The generals who seized power early on Wednesday went on Gabonese television to annul the election result, dissolve state institutions and assert that the oil-rich country was “finally on the road to happiness”.
As in Niger, the military takeover was initiated inside the presidential guard, this time by Gen Brice Oligui Nguema. But analysts said the latest events had more in common with the 2021 coup in Guinea.
Soldiers there seized power after Alpha Condé won a third term as president having rewritten the constitution. Like Condé, Bongo appears to have run out of popular support.
His father Omar Bongo ran Gabon from 1967 until his death in 2009, when Ali Bongo succeeded him. Both were accused of amassing huge personal wealth and running the country for their own financial benefit.
Crowds took to the streets of Libreville, the Gabonese capital, on Wednesday to celebrate the demise of what was in effect a 56-year family dynasty.
“There’s nothing worth anything in Gabon in which the Bongos don’t have an interest,” said Chidi Odinkalu, of the Fletcher School of Law and Diplomacy, adding that they were “were basically using Gabon as a family estate”.
Despite France’s condemnation of the coup, Bongo’s lack of popular support suggested there would be little appetite – internally or externally – to restore him to power, Odinkalu said.

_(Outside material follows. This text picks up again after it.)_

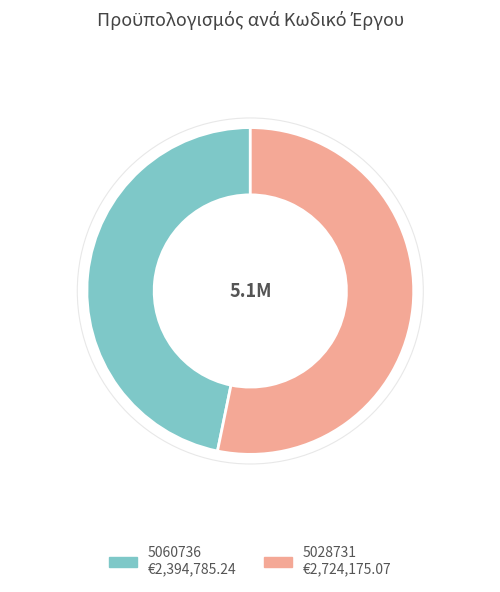

Is it true that 5060736 is 33% of the pie?

False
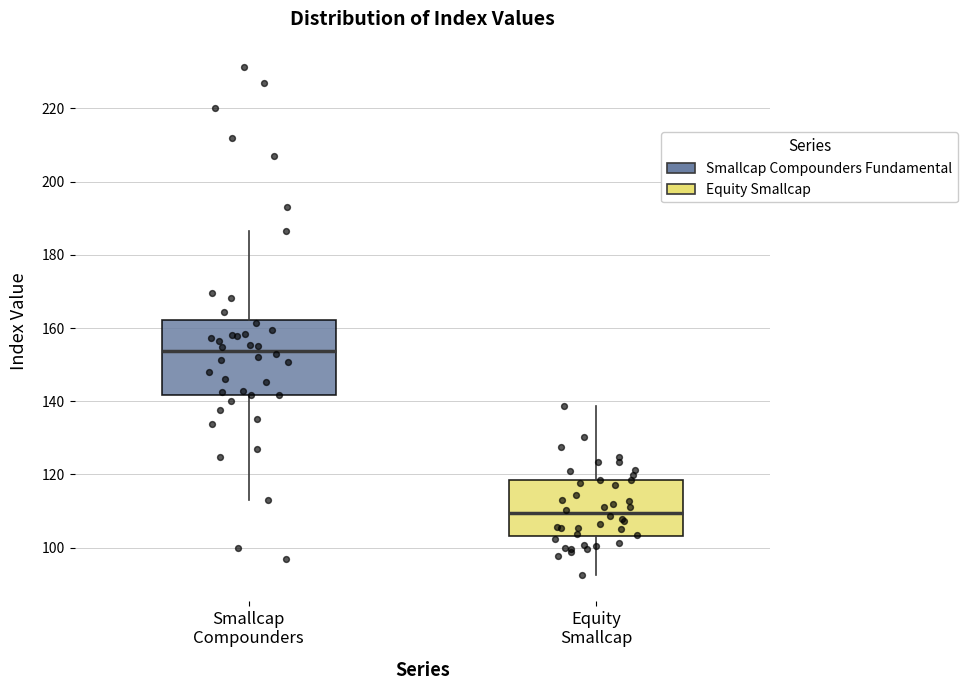

Which box's median line is the highest?

Smallcap Compounders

Bongo, who plays jazz piano and released a moderately successful album in 1977, had sought to burnish his reputation by presenting Gabon as a responsible protector of its rainforests and a country with sustainable economic policies. Francophone Gabon joined the Commonwealth last year. Yet many in the country of 2.4 million people remain poor.
Bongo suggested on independence day this year that his country was immune from the threat of coups that were sweeping the region. “While our continent has been shaken in recent weeks by violent crises, rest assured I’ll never allow you and our country, Gabon, to be hostages to attempts at destabilisation. Never,” he said.

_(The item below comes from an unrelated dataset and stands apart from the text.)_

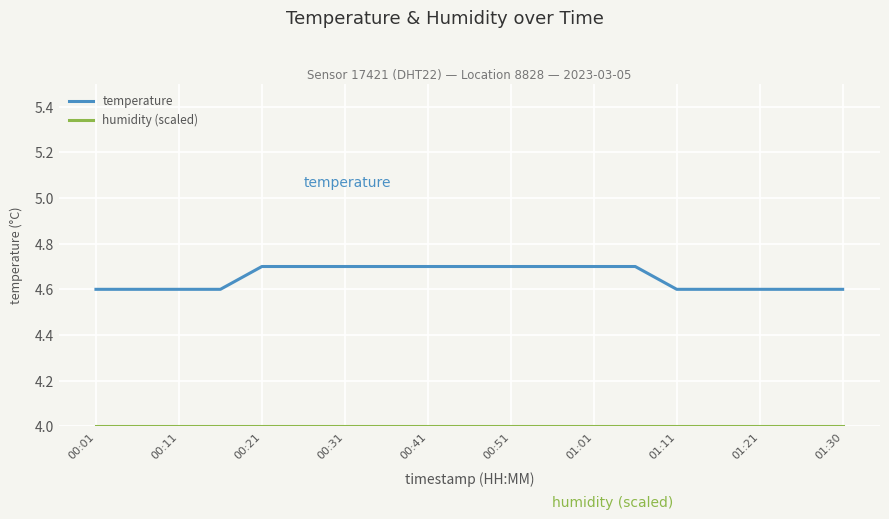

What is the maximum value shown in the chart?

4.7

Wednesday’s coup came just hours after Gabon’s electoral commission had declared that Bongo won a third term with 64.27 per cent of the vote, a supposed improvement on last time when he had been declared the winner with just 49.8 per cent.
Alex Vines, head of the Africa Programme at Chatham House think-tank in London, said a lack of transparency in the electoral process undermined Bongo’s legitimacy. “If you declare a curfew, if you cut the internet, if you don’t invite international observers or the international press, that’s telling you something,” he said of the measures taken by the government around the vote.

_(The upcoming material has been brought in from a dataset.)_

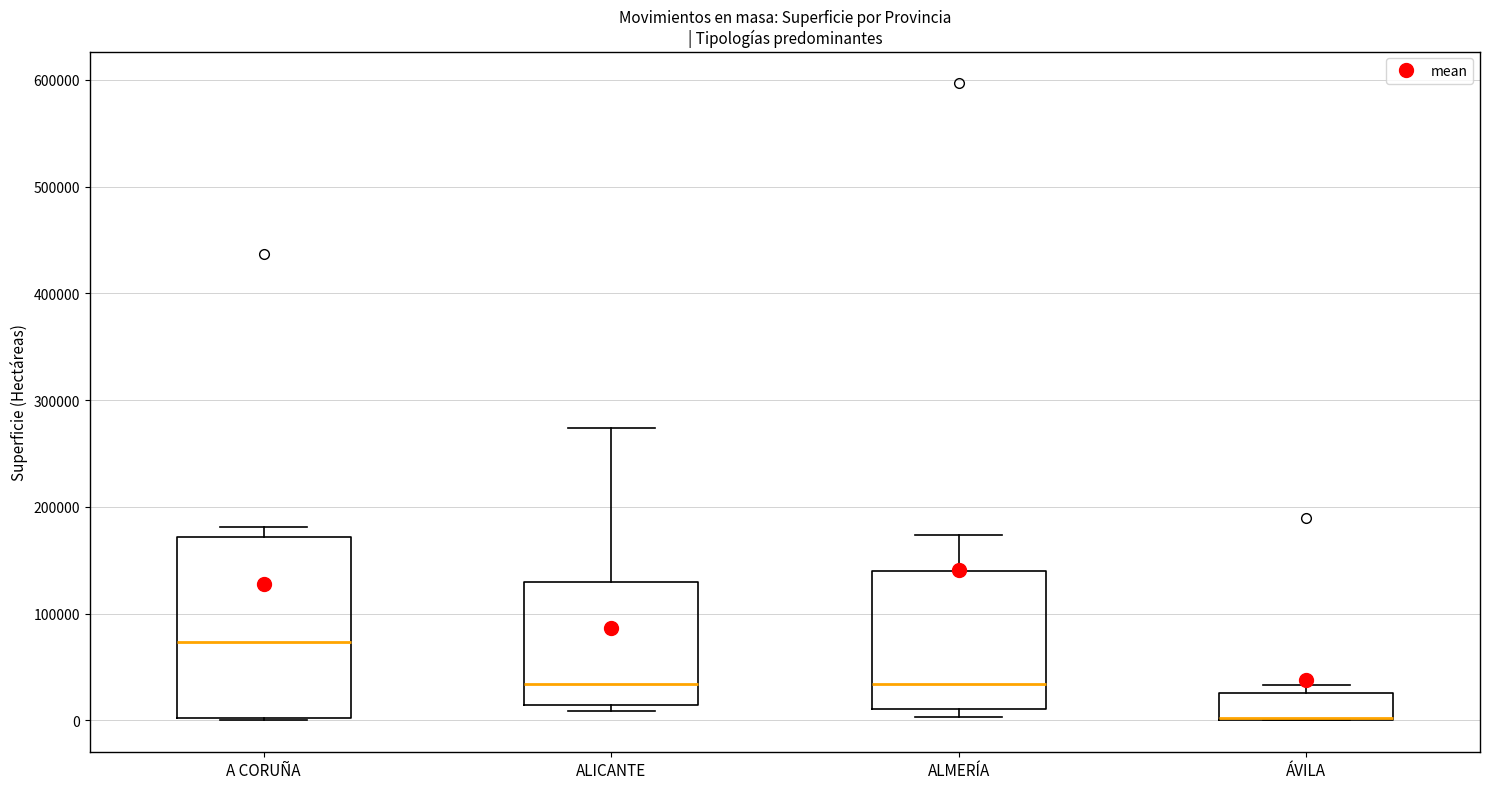

Where does the upper whisker of the box for ALICANTE end on the y-axis? The values are not printed on the chart, so give them approximately, as read against the axis.

270000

“The frustration in Libreville at the domination of the Bongo dynasty was very palpable, especially among the young,” Vines said. “There was a desire for change and you can kind of see why a coup has happened.”
Nguema was later on Wednesday installed at the helm of Gabon’s new military regime. Video images taken in the capital Libreville purported to show soldiers holding him aloft and proclaiming him “president”.
Analysts said coups had gained legitimacy as the credibility of elections and democratic rule in much of Africa had declined, and leaders had learned to game political systems.
In Zimbabwe this month, Emmerson Mnangagwa became the latest in a string of supposedly democratic heads of state to win a contest dominated by intimidation and irregularities that appeared designed to guarantee victory for the incumbent.